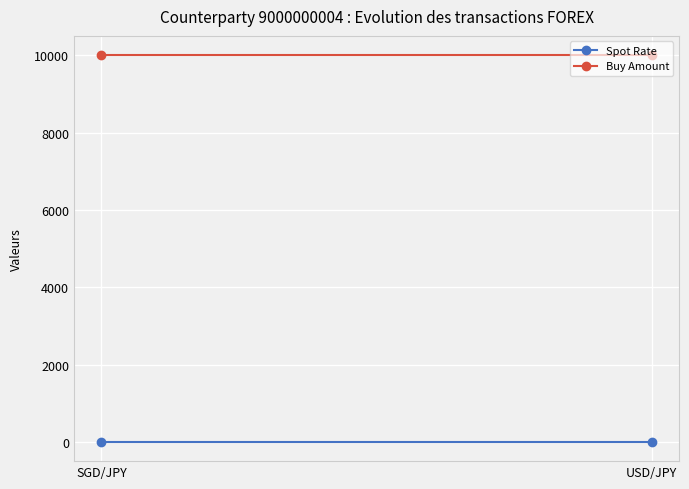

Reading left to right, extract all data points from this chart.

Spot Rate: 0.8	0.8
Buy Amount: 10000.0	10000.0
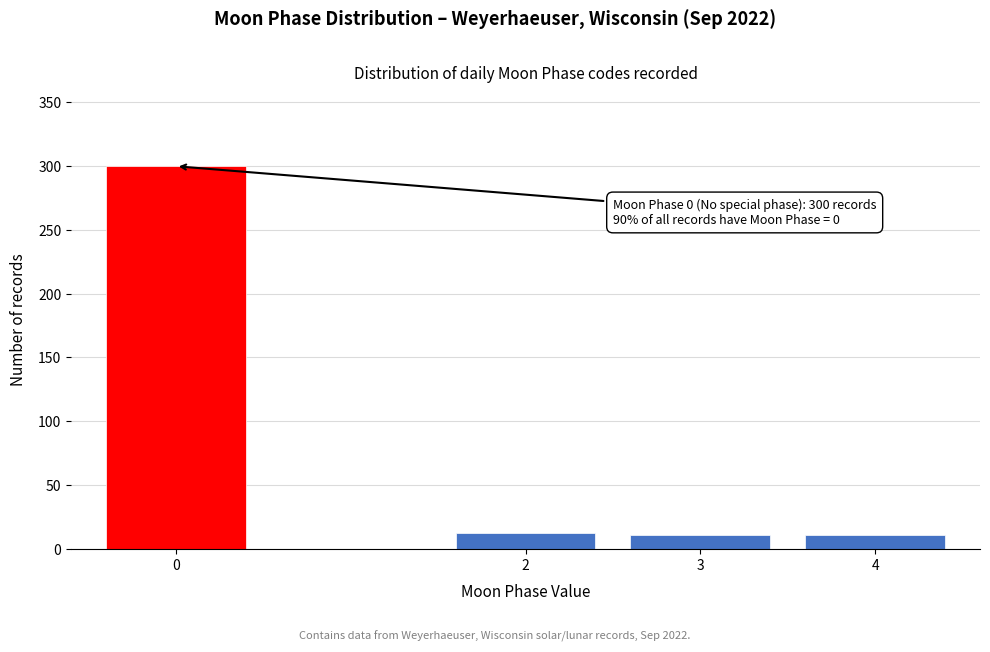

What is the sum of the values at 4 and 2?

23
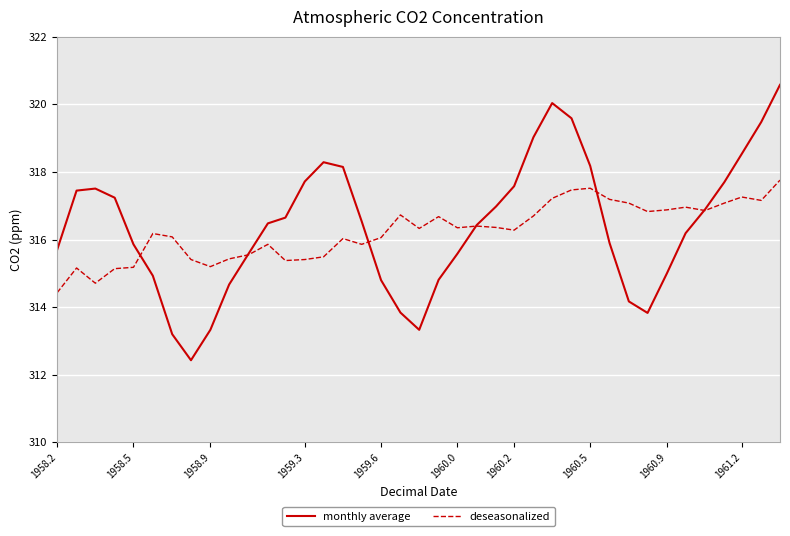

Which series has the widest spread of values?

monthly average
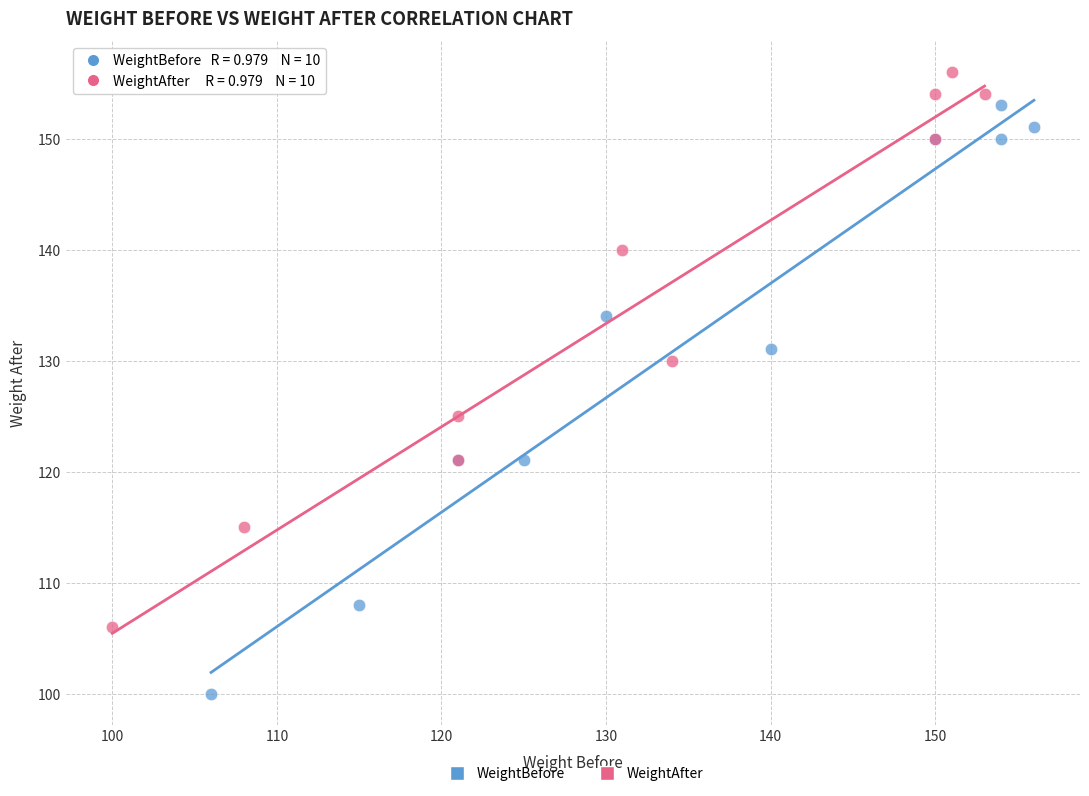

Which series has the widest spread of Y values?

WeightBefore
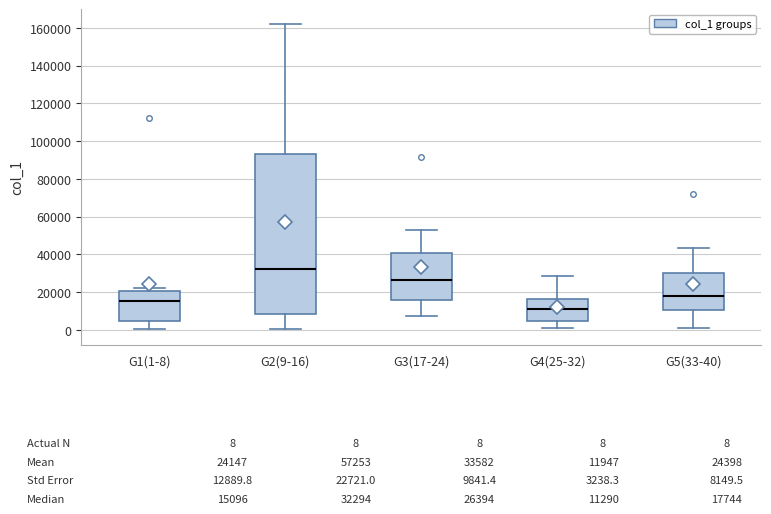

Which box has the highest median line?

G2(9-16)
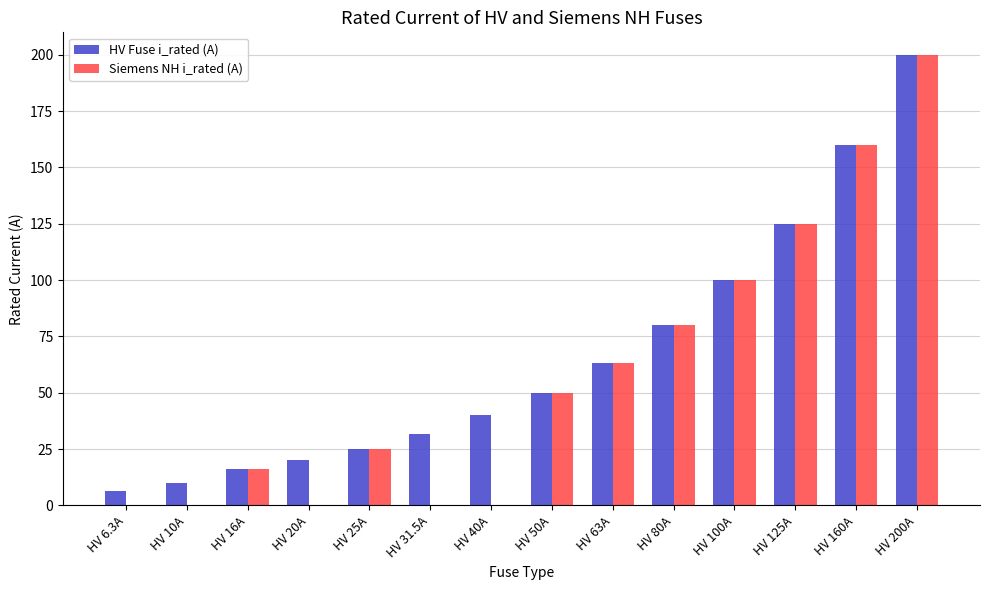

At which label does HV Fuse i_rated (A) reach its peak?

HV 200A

==

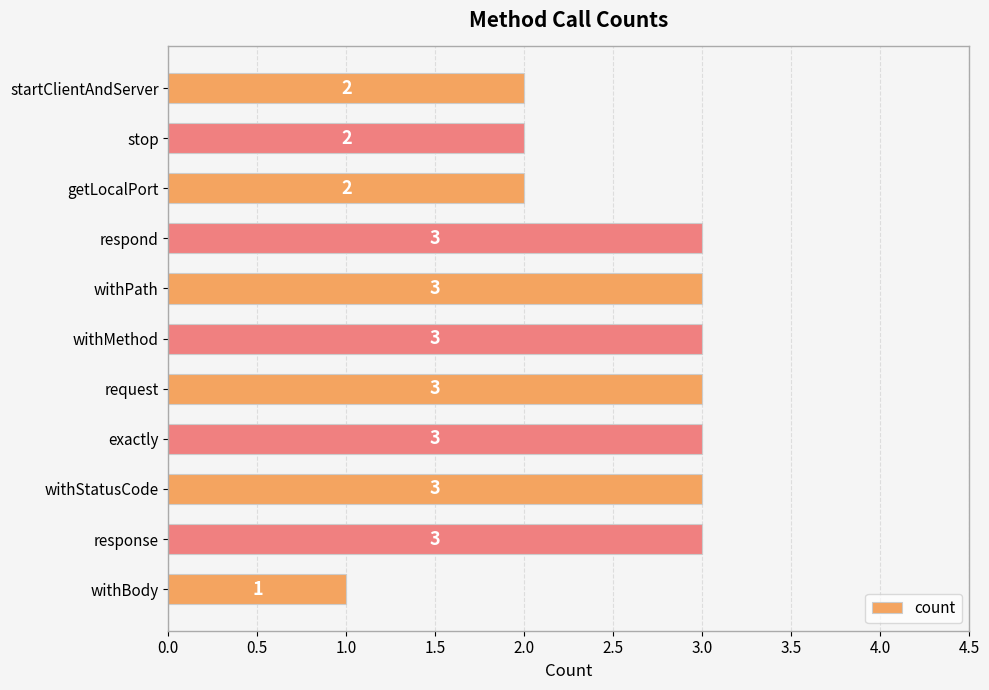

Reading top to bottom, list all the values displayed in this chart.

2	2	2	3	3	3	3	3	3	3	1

## REQUIRED ACTION
Return the material starting at the line that contains "monthly average" and ending after the line that contains "At which label", copied exactly, with the pictures left out.

## OUTPUT OF THE TASK
monthly average

Which series has the widest spread of Y values?

WeightBefore

Which box has the highest median line?

G2(9-16)

At which label does HV Fuse i_rated (A) reach its peak?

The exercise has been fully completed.